Her current fog: Her POSOM2 is a semi-public figure and separated. They are keeping their relationship totally underground - I think because HE does not want it out there (get this - his family has strong evangelical religious leadership ties and Dad has had 3 marriages - the first two ending in affairs. So I don't think they want any more "adultery scandals" to hit the news). I've been warned (by my lawyer as well as our mediator) to stay out of my stbxw's business (since we're separated) so I have been respecting that and have not made any more contact with the POSOM2 or my stbxw about this. I suspect that the POSOM2 is like the dad - a scam artist. But it will look very bad if I interfere - my own lawyer advised staying out of it. Besides which, my stbxw and I are separated - so it is even adultery?

So why do I care? I have regressed the past week from a state of indifference to one where memories and mind movies (which I never had before - even with POSOM1) are screwing up my head. Had a really bad night. Why is this? What's wrong with me?

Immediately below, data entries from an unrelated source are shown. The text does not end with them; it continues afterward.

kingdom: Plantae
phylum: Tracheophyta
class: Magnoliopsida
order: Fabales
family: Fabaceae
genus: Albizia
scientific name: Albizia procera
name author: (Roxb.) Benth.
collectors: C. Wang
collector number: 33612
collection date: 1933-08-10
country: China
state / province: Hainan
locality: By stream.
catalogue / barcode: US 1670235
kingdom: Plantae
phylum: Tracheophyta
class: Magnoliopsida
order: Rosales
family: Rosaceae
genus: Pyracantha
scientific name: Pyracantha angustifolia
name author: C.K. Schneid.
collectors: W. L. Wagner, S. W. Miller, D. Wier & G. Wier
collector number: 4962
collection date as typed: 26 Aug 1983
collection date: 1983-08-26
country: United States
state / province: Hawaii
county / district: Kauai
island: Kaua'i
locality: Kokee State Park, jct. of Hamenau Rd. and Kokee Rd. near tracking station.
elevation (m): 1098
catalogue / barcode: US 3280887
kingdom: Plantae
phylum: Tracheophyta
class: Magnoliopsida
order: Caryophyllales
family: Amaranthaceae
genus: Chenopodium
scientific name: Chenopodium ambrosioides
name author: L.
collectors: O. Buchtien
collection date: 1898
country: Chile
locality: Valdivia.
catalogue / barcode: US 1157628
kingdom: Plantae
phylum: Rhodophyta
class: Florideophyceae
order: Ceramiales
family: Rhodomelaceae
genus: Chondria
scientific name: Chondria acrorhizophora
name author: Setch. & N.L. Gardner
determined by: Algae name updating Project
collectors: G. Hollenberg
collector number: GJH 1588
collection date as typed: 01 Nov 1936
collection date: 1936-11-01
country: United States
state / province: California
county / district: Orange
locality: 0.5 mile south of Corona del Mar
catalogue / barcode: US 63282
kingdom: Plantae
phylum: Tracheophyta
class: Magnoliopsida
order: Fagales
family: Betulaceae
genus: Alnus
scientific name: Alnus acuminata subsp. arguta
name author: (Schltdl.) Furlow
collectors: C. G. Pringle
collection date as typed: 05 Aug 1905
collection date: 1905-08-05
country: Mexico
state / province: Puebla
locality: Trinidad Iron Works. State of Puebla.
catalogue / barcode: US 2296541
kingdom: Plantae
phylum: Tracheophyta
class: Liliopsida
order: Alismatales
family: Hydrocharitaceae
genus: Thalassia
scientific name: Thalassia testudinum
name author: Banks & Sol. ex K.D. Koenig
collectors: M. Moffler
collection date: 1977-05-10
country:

And am I crazy for still thinking that there is a >0% chance we could get back together? When my stbxw is in one of her normal moods - she is still attractive to me. But the question is - maybe her fog is permanent and her "normal" moments will disappear completely.

My stbxw has done nothing to indicate she wants to EVER reconcile - there have been a lot of heated arguments and bad blood ever since the separation (which started amicably) - yet I have this urge to write her a letter (not a pleading letter - but a letter to tell her how I felt about her during our marriage (she thinks I just didn't like her - and truthfully - sometimes I didn't because of how she acted - but I never stopped loving her). At the very least - I want to express that things cannot go on like this because it's becoming impossible to deal with stuff even for the kids. Is this stupid?

Anyway, feel like I've gone backwards about two or three months in my recovery.